WHAT TO PRODUCE
The required answer is every line of the data containing the word "pixel".
* * * *
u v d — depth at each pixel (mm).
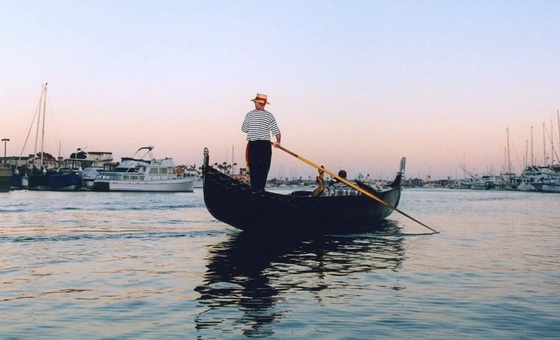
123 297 6555
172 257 10055
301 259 10000
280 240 13516
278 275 8219
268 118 13516
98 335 4969
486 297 6770
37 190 69688
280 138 13727
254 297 6617
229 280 7742
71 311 5844
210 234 14555
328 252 11141
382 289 7227
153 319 5539
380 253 11070
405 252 11305
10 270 8469
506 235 15906
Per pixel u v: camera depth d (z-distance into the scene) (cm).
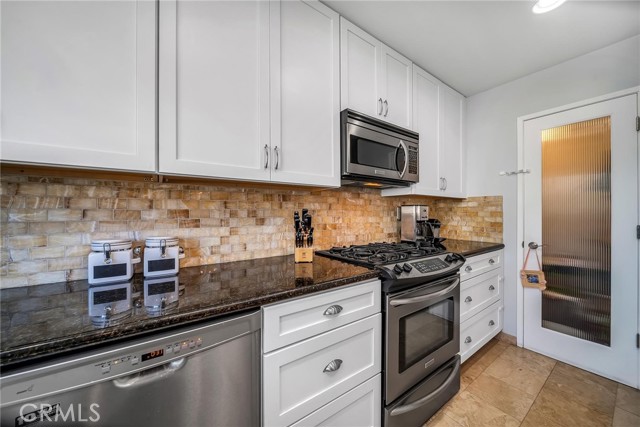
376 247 186
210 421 76
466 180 254
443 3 141
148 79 89
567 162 195
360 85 157
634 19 152
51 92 75
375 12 147
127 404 63
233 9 108
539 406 154
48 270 98
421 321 143
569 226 194
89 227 106
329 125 141
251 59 113
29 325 63
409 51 183
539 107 211
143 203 118
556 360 200
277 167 120
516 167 224
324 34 140
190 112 98
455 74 214
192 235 131
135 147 87
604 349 179
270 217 157
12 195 92
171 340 68
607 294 178
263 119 116
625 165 170
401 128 175
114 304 78
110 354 60
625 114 170
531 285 209
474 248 203
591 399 159
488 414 148
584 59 189
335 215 191
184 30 97
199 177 104
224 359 78
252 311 85
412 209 222
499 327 226
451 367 161
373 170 158
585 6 143
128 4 86
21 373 52
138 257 115
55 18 75
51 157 74
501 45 178
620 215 172
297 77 128
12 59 70
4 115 69
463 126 248
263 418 87
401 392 130
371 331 120
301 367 96
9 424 51
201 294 87
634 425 138
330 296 104
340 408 108
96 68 81
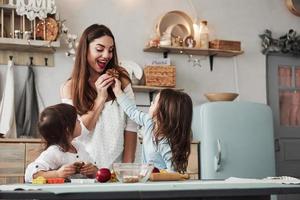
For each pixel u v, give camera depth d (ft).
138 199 4.21
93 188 4.19
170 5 16.51
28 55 14.75
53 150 6.47
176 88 15.97
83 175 6.18
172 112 7.60
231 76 17.16
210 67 16.89
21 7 13.99
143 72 15.66
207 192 4.17
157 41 15.71
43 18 14.23
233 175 14.75
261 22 17.76
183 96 7.89
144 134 7.73
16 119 14.29
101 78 7.43
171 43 15.88
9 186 4.71
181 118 7.65
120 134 7.48
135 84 15.40
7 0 14.40
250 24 17.60
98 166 7.21
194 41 16.12
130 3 16.08
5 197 3.94
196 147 14.74
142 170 5.50
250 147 15.06
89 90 7.52
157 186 4.44
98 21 15.67
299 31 18.29
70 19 15.37
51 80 14.92
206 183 4.90
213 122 14.75
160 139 7.49
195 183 4.92
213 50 16.20
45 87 14.83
* * * *
RESPONSE FOR THIS EXERCISE
u v d — depth at each pixel (mm).
Per pixel u v: camera depth d (z-distance into the scene) (cm).
For each pixel u v, give camera depth d (ft).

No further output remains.